Related distributions
Transformations
- Yeah. X♥ ♥ B(α α ,β β ){displaystyle Xsim mathrm {B} (alphabeta)} then. 1− − X♥ ♥ B(β β ,α α ){displaystyle 1-Xsim mathrm {B} (betaalpha)}.
- Yeah. X♥ ♥ B(α α ,β β ){displaystyle Xsim mathrm {B} (alphabeta)} then. X1− − X♥ ♥ β β ♫(α α ,β β ){displaystyle {frac {X}{1-X}}sim beta '(alphabeta)}the beta distribution of second order.
- Yeah. X♥ ♥ B(n2,m2){displaystyle Xsim mathrm {B} left({frac {n}{2}}}}},{frac {m}{2}}right)} then. mXn(1− − X)♥ ♥ Fn,m{displaystyle {frac {mX}{n(1-X)}}sim F_{n,m}}.
- Yeah. X♥ ♥ B(α α ,1){displaystyle Xsim mathrm {B} (alpha1)} then. − − ln (X)♥ ♥ Exponencial (α α ){displaystyle -ln(X)sim operatorname {Exponencial} (alpha)}}.
Particular cases
- Yeah. X♥ ♥ B(1,1){displaystyle Xsim mathrm {B} (1,1)} then. X♥ ♥ U (0,1){displaystyle Xsim operatorname {U} (0.1)}.
- limn→ → ∞ ∞ nB(1,n)=Exponencial (1){displaystyle lim _{nto infty }nmathrm {B} (1,n)=operatorname {Exponencial} (1)}.

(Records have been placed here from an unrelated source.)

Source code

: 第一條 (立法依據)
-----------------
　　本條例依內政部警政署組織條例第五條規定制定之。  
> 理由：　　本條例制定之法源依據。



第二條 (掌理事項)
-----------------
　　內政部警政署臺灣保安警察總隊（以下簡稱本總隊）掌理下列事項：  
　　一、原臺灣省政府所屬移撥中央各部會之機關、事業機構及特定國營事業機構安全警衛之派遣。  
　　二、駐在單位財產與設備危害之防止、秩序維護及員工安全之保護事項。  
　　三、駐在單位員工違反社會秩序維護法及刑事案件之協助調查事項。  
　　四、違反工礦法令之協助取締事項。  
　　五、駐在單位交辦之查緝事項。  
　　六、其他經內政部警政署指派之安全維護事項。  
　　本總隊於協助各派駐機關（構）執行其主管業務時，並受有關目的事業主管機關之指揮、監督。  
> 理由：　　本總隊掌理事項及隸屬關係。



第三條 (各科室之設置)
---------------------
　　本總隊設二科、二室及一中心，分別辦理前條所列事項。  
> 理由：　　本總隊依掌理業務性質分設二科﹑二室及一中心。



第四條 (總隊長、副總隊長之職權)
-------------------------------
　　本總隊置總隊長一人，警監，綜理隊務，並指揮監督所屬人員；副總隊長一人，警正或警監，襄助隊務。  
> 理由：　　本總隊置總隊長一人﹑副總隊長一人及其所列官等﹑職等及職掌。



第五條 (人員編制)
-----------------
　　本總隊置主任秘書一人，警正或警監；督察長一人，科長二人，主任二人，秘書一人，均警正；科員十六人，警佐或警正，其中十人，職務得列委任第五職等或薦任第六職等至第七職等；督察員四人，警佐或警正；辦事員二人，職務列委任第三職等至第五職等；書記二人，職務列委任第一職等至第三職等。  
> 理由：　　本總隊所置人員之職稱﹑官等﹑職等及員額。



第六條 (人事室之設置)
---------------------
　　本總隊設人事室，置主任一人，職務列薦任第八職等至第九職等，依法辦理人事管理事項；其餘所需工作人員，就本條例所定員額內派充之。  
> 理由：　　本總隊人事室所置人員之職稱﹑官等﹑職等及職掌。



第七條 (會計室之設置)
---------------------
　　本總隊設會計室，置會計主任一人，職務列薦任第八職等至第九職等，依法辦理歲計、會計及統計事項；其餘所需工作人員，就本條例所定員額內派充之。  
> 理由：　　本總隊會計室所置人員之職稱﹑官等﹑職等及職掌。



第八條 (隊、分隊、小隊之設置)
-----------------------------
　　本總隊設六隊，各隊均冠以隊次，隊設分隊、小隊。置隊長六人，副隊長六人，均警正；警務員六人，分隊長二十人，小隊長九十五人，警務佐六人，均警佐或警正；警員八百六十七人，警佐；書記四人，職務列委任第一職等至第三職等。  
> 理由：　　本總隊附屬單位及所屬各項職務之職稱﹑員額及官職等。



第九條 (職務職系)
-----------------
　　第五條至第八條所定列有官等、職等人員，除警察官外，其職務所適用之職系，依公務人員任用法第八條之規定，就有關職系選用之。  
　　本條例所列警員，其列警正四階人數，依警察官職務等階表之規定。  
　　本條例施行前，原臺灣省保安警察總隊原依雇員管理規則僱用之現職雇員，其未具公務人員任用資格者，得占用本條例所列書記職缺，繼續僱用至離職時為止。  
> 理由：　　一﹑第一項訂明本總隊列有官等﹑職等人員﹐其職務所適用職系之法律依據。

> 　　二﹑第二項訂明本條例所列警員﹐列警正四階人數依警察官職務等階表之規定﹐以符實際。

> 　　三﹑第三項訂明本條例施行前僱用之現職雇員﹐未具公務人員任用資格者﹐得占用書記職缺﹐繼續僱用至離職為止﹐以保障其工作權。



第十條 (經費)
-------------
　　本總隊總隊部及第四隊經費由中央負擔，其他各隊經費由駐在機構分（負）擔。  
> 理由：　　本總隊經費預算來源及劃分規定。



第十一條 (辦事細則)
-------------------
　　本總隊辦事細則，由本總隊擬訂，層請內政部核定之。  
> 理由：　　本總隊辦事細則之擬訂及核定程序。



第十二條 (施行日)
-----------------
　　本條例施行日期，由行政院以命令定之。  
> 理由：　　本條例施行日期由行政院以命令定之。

- limn→ → ∞ ∞ nB(k,n)=Interpreter Interpreter (k,1){displaystyle lim _{nto infty }nmathrm {B} (k,n)=Gamma (k,1)}.
- A particler case of the Beta Distribution is the PERT Distribution that takes three parameters: Optimist, more frequent and pessimistic.